TASK INSTRUCTIONS: Which lines in the material below contain the word "from"? Copy each of them.

DATA RECORDS:
—————

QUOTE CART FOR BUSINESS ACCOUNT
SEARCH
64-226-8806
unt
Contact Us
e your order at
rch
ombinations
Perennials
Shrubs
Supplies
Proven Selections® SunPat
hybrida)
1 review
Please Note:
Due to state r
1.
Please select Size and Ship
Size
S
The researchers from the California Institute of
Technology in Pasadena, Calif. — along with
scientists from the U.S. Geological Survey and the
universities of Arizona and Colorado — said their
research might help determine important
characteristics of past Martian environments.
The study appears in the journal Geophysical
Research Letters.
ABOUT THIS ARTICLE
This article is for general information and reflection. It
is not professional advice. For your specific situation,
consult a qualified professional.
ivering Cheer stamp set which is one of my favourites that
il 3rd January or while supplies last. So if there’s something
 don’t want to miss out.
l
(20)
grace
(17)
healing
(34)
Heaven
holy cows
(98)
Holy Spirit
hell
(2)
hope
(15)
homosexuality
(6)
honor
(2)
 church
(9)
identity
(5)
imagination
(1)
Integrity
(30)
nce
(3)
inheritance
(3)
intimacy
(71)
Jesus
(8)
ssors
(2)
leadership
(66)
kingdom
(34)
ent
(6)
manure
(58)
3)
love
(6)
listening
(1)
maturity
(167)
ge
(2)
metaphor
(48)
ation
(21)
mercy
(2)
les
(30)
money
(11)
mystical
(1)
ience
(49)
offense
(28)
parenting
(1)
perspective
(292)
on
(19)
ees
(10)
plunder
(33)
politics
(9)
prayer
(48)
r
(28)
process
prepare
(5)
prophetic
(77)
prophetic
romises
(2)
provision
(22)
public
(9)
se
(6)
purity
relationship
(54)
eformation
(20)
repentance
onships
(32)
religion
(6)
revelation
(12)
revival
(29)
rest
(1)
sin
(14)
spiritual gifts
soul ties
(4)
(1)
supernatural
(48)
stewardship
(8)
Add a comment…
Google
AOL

—————

EXERCISE RESPONSE:
The researchers from the California Institute of
scientists from the U.S. Geological Survey and the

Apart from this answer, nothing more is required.